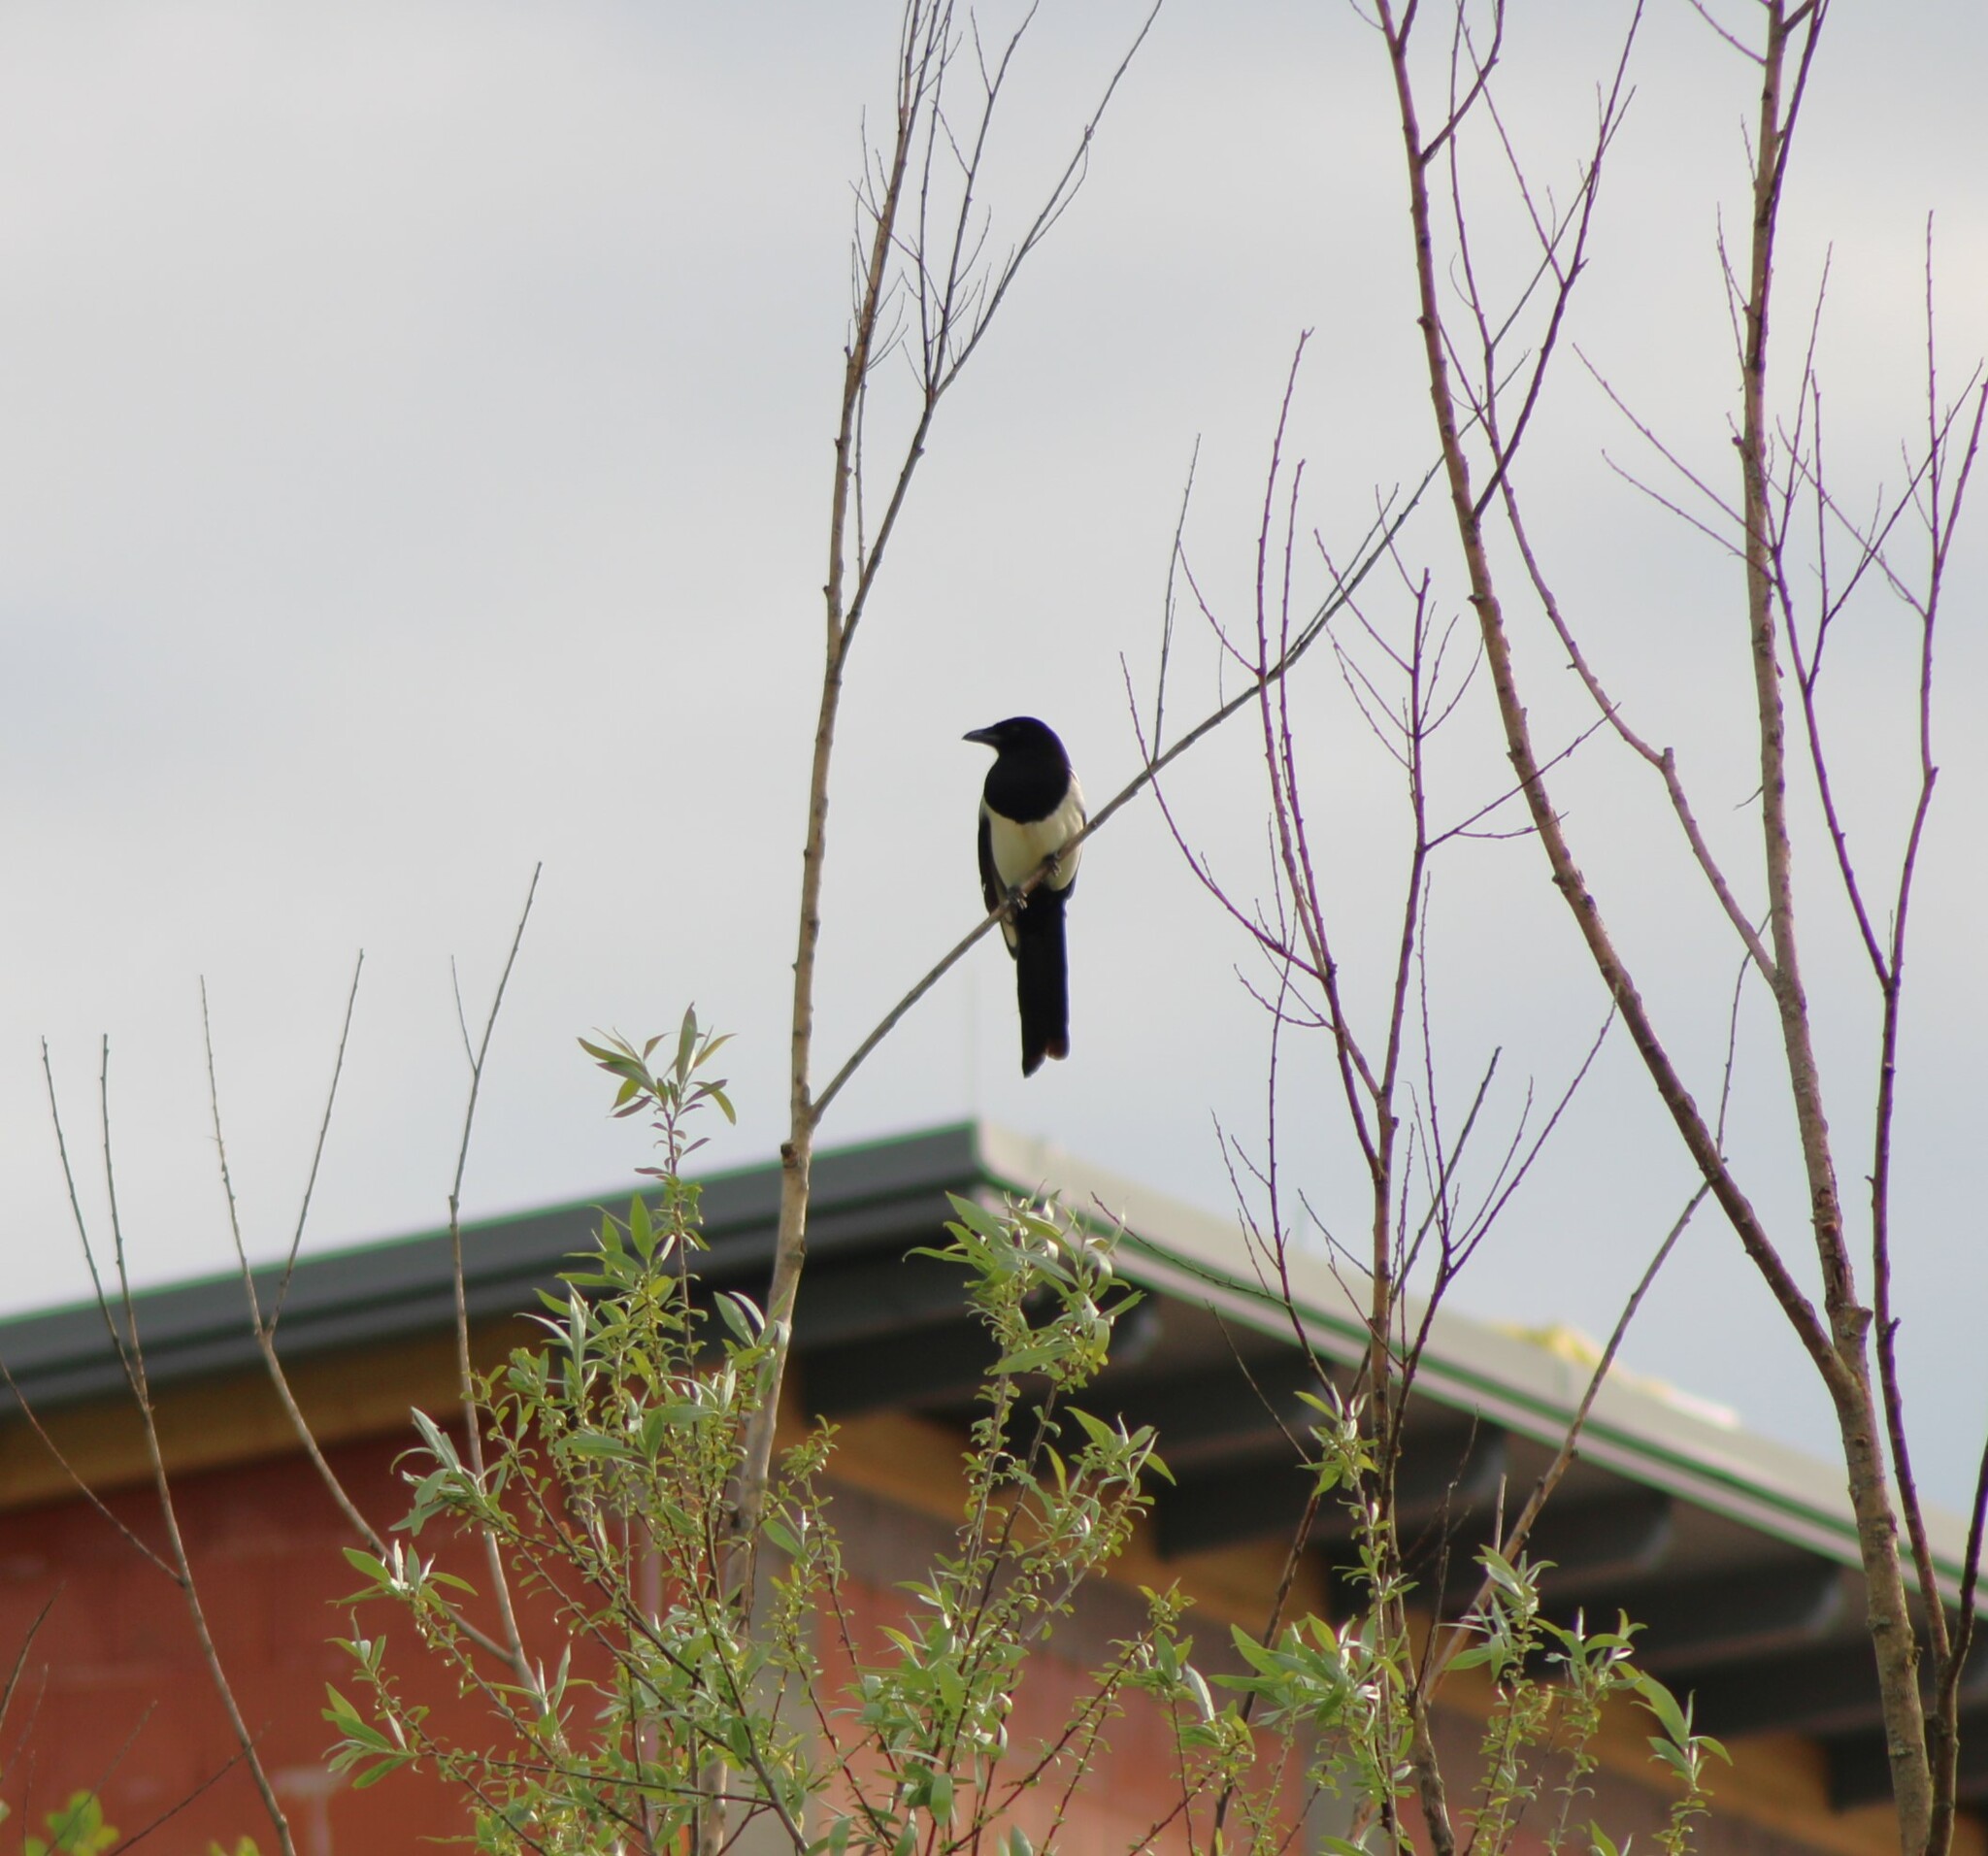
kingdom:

...

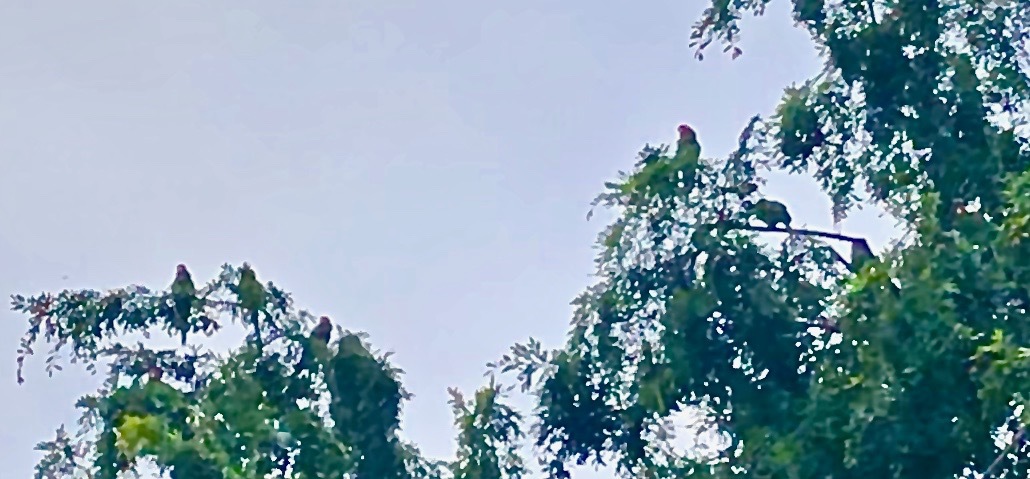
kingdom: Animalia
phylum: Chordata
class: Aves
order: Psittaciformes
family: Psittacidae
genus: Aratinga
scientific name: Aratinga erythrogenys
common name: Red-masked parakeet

==

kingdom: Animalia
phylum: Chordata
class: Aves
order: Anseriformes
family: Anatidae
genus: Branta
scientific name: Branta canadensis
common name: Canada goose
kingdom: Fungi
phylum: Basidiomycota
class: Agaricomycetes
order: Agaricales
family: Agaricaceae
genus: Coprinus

Problem description:
Please format the data as a JSON list of strings, one string per line with blank lines omitted, starting at the line that contains "scientific name: Branta canadensis" and ending after the line that contains "genus: Coprinus".

Full response:
[
  "scientific name: Branta canadensis",
  "common name: Canada goose",
  "kingdom: Fungi",
  "phylum: Basidiomycota",
  "class: Agaricomycetes",
  "order: Agaricales",
  "family: Agaricaceae",
  "genus: Coprinus"
]